The point that I wanted to make is that even subtle pH changes can have a metabolic impact. I concur with Craig's comment on differences in intracellular and extracellular pH that may add to the confusion. We have also seen cancer cells as acidic due to their high use of anaerobic glucose as energy source. In short it is related to its high glycolitic activity that maintains a high metabolic rate and the production of lactic acid.

Here's the link to the article referred by Mannen:

http://clincancerres.aacrjournals.org/content/early/2010/08/20/1078-0432.CCR-10-0859.full.pdf

Dear All, a great discussion has been ongoing here! I benefit a lot. Thanks. Just yesterday, what we have observed is that metabolic activity of cancer stem cells seems to be lower than cancer cells. I cannot give you the details right now but this is our suspect... Any comment on the metabolism of cancer stem cells in comparison with the cancer cells would be appreciated...

High rates of glycolysis, glutaminolysis, and acidic nature of cancer cells have been known for awhile. Now, we know that tumor cells also are lipogenic. But, what are the consequences of these metabolic changes?? Changes in pH are discussed above..but what damage or molecular changes result from it? Afterall, tumor cells manage well under hypoxia--perhaps they can do so with pH swings as well? SO, we need a cause-effect data linking metabolic changes with a changed tumor cell phenotype!

Ulukaya,

Embryonic and adult stem cells exhibit reduced mitochondrial activity and are more dependent on glycolysis. It would make sense, therefore, that cancer stem cells exhibit similar characteristics when compared to other cancer cells. I am wondering how the metabolic rate in CSCs compare to their traditional SCs counterparts. This area shows some promise for devising cancer therapeutics.
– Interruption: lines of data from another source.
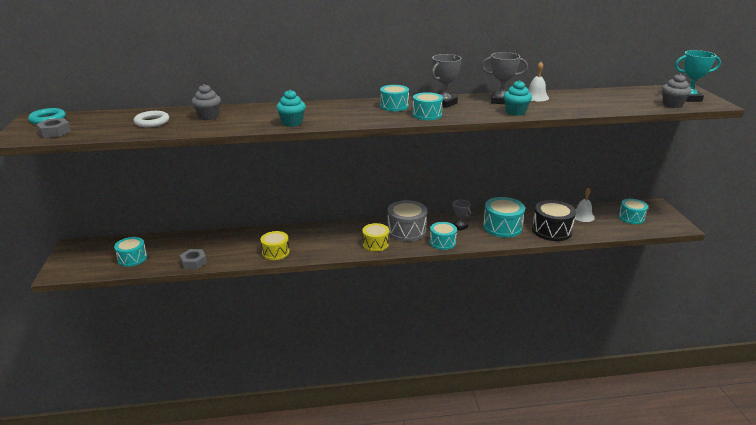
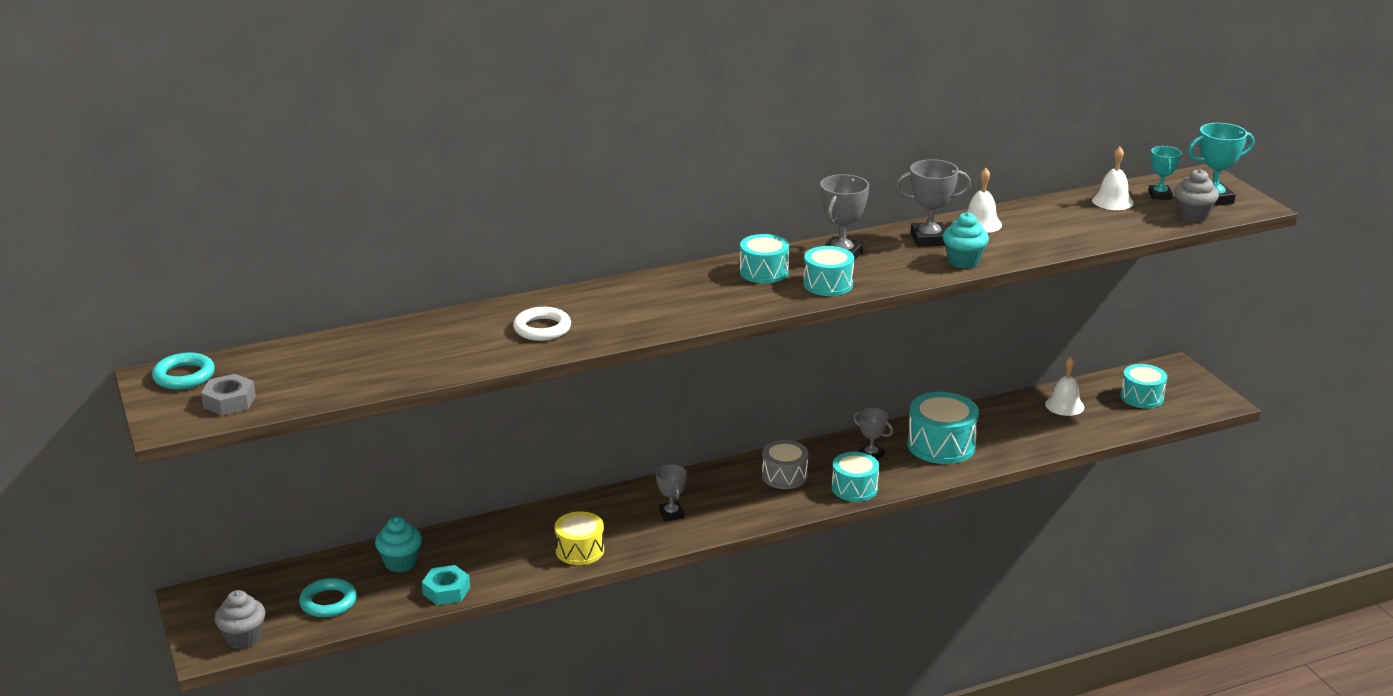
camera: 15 degrees left, 0 degrees up
turquoise drum [114,237,147,267] -> turquoise ring [299,578,357,617]
white ring [133,111,169,127] -> white ring moved to [513,307,571,341]
grey nut [180,249,207,269] -> turquoise nut [422,565,470,605]
grey cupcake [192,84,221,120] -> grey cupcake moved to [214,590,265,649]
turquoise cupcake [276,90,306,127] -> turquoise cupcake moved to [375,516,422,572]
yellow drum [362,223,389,252] -> none
grey drum [387,200,427,241] -> grey drum [762,440,808,489], size x0.65
black drum [532,200,576,241] -> none
none -> grey trophy [656,464,687,521]
none -> white bell [1092,147,1134,210]
none -> turquoise trophy [1148,146,1181,199]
http://www.ncbi.nlm.nih.gov/pubmed/24030970

Pointing to the differentiation of malignant vs normal and so targeting molecular treatments or avoiding side effects or even targeting metabolic changes, the review work of Brescia P, Richichi C, Pelicci G (2011) Identification of Glioma Stems cells: what is already known and how far do we still need to go? The biomarkers dilemma doi: 10.4172/2157-2518.S1-003. Remind us that either there is no clear differentiation or we are still learning to differentiate them. The point of Max about reverting or reprogramming the cancer cells is connected to what Bonnie Bassler does. I would dare recommend you to contact her.

In cancer cells, the shift to a sugar-busting metabolism is known as the Warburg effect. The Warburg effect sets in motion the biochemical activities that provide the fuel and materials required for rapid tumor cell growth and division.
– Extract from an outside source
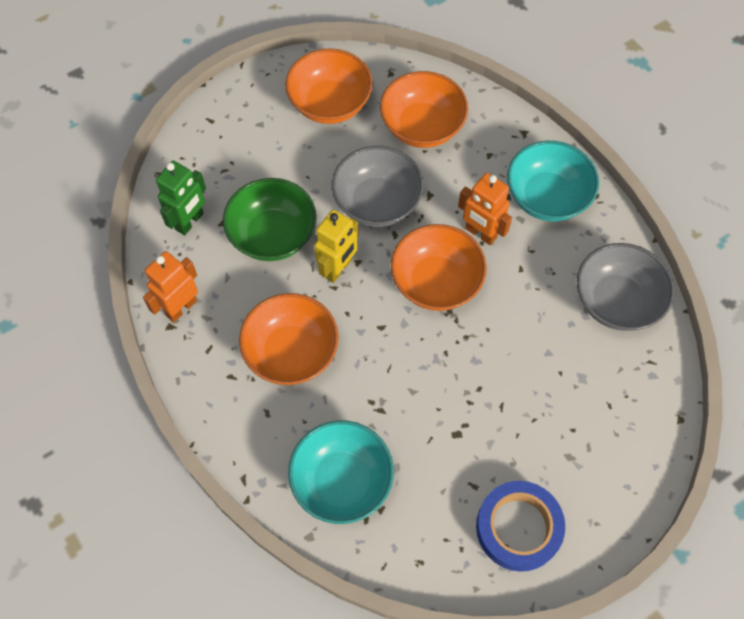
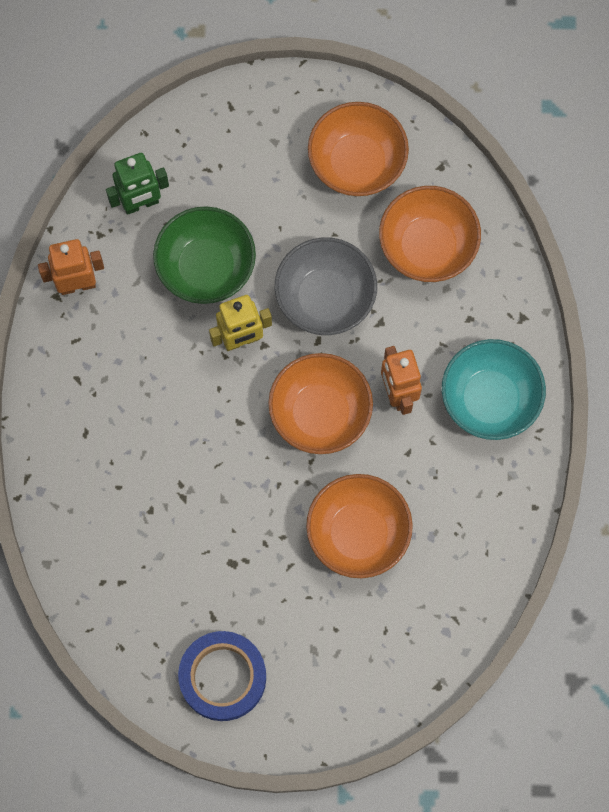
camera: 35 degrees right, 10 degrees up
orange bowl [239,293,339,385] -> orange bowl moved to [306,474,413,578]
turquoise bowl [288,420,394,524] -> none
grey bowl [577,243,674,331] -> none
The Warburg effect in embryonic cells, may serve a similar function in preparation for the dramatic burst of embryonic growth of division without diferentiation.
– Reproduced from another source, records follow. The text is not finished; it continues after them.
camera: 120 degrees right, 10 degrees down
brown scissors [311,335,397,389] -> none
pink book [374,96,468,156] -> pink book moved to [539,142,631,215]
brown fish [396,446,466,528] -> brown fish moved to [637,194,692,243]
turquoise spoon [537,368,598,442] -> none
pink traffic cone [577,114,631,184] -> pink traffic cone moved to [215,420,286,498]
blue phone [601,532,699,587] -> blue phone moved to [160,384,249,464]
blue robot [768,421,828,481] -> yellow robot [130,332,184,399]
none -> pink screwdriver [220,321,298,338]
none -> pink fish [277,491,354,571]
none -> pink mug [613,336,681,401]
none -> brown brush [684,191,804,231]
http://www.ncbi.nlm.nih.gov/pmc/articles/PMC3583110/pdf/IJCB2013-805975.pdf

I'm glad you bought up Warburg's Hypothesis, Michael, as more and more research is vindicating his original research going back to 1924 and reiterated in 1966 found at http://healingtools.tripod.com/primecause1.html/ for anyone that would like to read it. Further, we see evidences of everything he described many years ago and wonder why this is not common knowledge in the oncology field today.

Here are some interesting papers:

https://www.researchgate.net/publication/229325765_The_bio-energetic_theory_of_carcinogenesis

http://www.nutritionandmetabolism.com/content/7/1/7

http://www.ncbi.nlm.nih.gov/pubmed/11601863

Article The bio-energetic theory of carcinogenesis

Apoptosis is one of the target however, a) starvation and killing 2) linking metabolomic biomarker data to proteomic and transcriptomics may prove good to understand best targets to kill cancer cells as they display anoxygeny, lipogeny, differential polyamine...... . metabolism

That depends on many factors like-

1)location of the cancerous cells

2) type of the cell

3) stage of the cell (has it acquired malignancy?)

Surely killing a cell through apoptosis would be better option as it would reduce many other unwanted side-effects related to untimely cell death or necrosis.